Cricket-watching may be a popular pastime in China in 2020, as it is now. For the uninitiated, cricket fighting is a hugely popular sport in China - the champion insects are given almost royal treatment - fuelling a passion for gambling. No sum of money spent by a sport intent on spreading its wings is likely to change the fact that by 2020 the participants will still be of the six-legged kind.
Too shy to be a genius, but nothing modest about Hick's record
"Come and watch this, I'm watching genius at work.” And with those words from Neil Fairbrother, I was ushered on to the balcony to watch Graeme Hick in action. Genius means different things to different people, but to me it did not imply an ability to do something I could not, but an ability to do something that I could not conceive of doing.
In his slightly stiff-legged, stiff-armed, stiff-wristed style, there was something altogether too familiar about Hick, something altogether too English for me to feel that genius was at play. When I came to know him there was something quite English about his manner, too. He was shy in company, unfailingly polite and somewhat diffident about his talent.
That is not to say there was not an aura about him, especially in the early days, when his blade seemed broader than most and when he had the most gargantuan appetite at the crease. Fielding at slip to Hick in the late 1980s in county cricket, your hands and fingertips became tense because you knew what a dropped catch could mean.
But there was little of the swagger or the ego that accompanies the latest England batsman to have been born on the African continent. These qualities, so alien to Hick, might have been a useful accompaniment as a buffer to all the expectation that he had to contend with when he finally made his international debut against West Indies in 1991. Not too many other England players make their debuts after they have written an autobiography, appeared on Wogan and scored a quadruple century in first-class cricket.
That is the problem with high expectation - it is so difficult to live up to and, if you do not, the perception is that you have failed. I am not sure how a man who played 65 Test matches and 120 one-day internationals, who has scored more than 40,000 first-class runs and 136 first-class centuries can be perceived to be a failure, but there you are; that is the problem with expectation.
Sometimes the finger is pointed in my direction for an example of the kind of supposedly uncaring environment that stifled Hick's run-making at the highest level, as if declaring with a man on 98 could ruin him. It was an uncomfortable moment and not one that I would happily relive, but yesterday I looked up Hick's Test record in the period that I was captain. He averaged a shade more than 40 - not the stuff of genius, but of a damn good player.

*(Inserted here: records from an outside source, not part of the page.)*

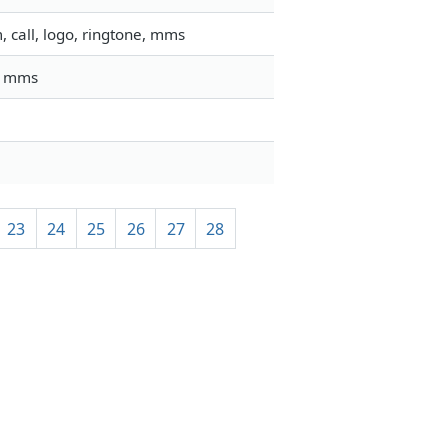
 call, logo, ringtone, mms
l, mms
23
24
25
26
27
28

On Tuesday, as he announced that his time was up, he did so in a manner that was fitting: without rancour and with a good deal of emotion and affection for time well spent in the bucolic surroundings of Worcestershire. It is easy to forget just how long Hick, 42, has been pummelling bowlers but, when he started, Neil Kinnock had just been elected leader of the Labour Party, the United States was just about to invade Grenada and, in the land of his birth, Zimbabwe, inflation was running at 11,268,743 per cent lower than it is today.